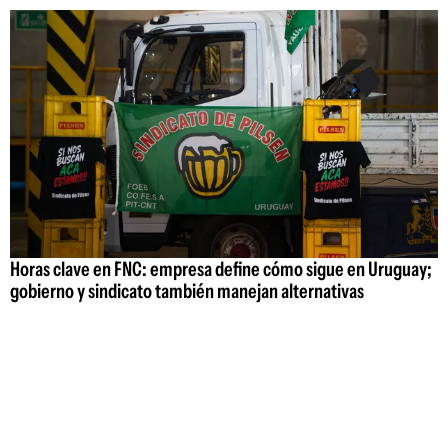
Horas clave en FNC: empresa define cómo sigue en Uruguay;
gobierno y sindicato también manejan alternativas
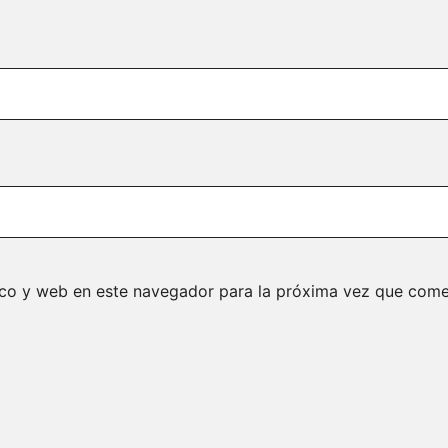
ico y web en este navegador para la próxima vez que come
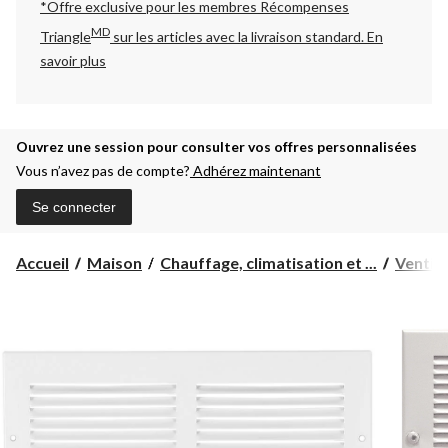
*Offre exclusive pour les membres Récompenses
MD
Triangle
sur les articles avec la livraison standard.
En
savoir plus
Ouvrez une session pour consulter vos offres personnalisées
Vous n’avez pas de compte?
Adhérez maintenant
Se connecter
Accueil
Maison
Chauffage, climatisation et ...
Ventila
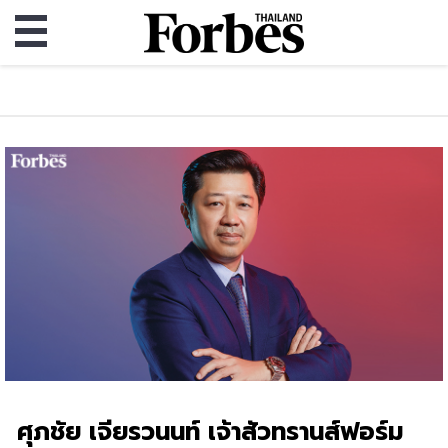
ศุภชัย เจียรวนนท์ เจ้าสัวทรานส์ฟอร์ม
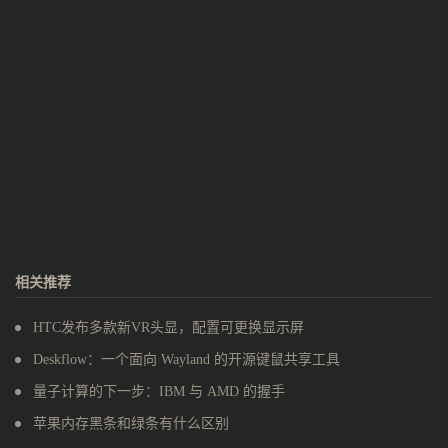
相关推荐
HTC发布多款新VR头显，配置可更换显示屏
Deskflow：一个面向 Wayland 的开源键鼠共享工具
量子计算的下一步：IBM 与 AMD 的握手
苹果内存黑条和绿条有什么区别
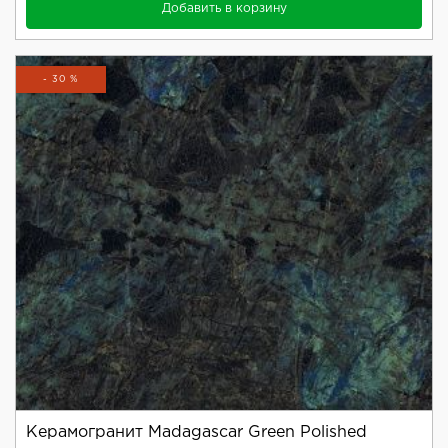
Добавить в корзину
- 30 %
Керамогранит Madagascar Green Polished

...

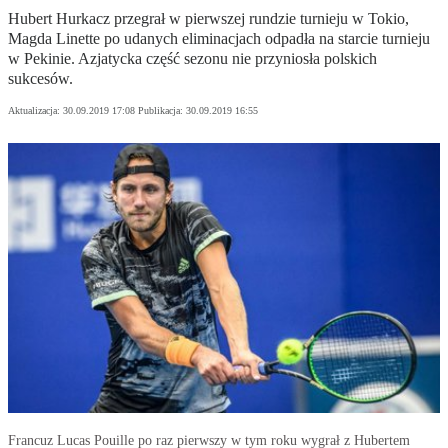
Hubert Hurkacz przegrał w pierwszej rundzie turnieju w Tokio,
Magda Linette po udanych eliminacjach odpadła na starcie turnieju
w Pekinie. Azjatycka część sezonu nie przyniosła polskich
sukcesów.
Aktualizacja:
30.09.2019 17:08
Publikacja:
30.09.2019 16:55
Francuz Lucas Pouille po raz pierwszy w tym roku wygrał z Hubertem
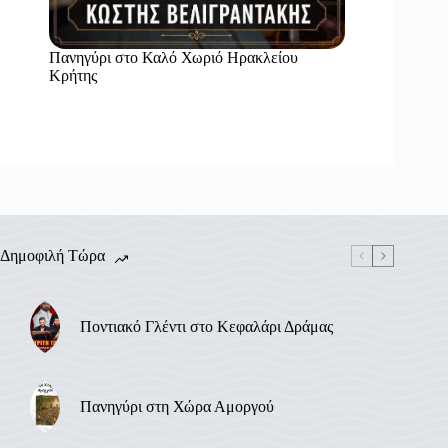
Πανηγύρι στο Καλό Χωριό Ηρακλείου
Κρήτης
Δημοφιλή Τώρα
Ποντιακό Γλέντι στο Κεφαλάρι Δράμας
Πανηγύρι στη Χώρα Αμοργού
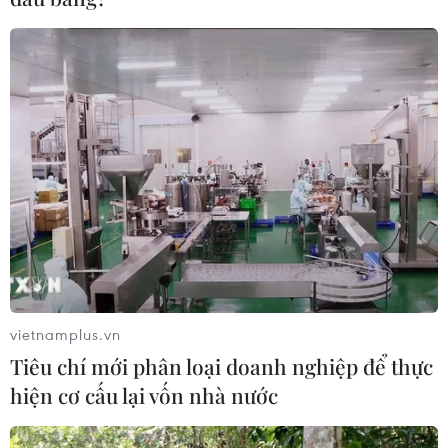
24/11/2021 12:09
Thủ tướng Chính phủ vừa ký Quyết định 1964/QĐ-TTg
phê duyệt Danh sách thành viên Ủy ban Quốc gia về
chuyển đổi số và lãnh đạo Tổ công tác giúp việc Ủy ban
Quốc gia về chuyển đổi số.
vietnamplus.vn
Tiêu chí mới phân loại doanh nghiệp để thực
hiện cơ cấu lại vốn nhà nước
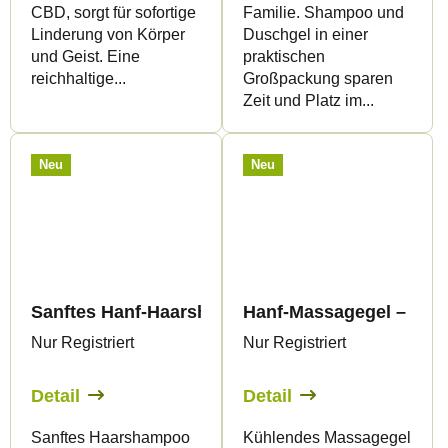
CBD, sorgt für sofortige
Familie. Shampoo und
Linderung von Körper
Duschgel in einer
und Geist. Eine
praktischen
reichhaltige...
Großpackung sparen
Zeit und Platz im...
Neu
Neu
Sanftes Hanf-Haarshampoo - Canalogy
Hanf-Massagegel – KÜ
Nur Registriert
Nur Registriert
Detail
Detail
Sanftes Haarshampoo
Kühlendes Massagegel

● Job: Format the lines from the one containing "les membres Récompenses" through the one containing "ศุภชัย เจียรวนนท์ เจ้าสัวทรานส์ฟอร์ม" as a Markdown table with the columns Row and Text line. Number each line, skip blank lines, and leave the pictures out.

● Solution to the exercise:
| Row | Text line |
|---|---|
| 1 | *Offre exclusive pour les membres Récompenses |
| 2 | MD |
| 3 | Triangle |
| 4 | sur les articles avec la livraison standard. |
| 5 | En |
| 6 | savoir plus |
| 7 | Ouvrez une session pour consulter vos offres personnalisées |
| 8 | Vous n’avez pas de compte? |
| 9 | Adhérez maintenant |
| 10 | Se connecter |
| 11 | Accueil |
| 12 | Maison |
| 13 | Chauffage, climatisation et ... |
| 14 | Ventila |
| 15 | ศุภชัย เจียรวนนท์ เจ้าสัวทรานส์ฟอร์ม |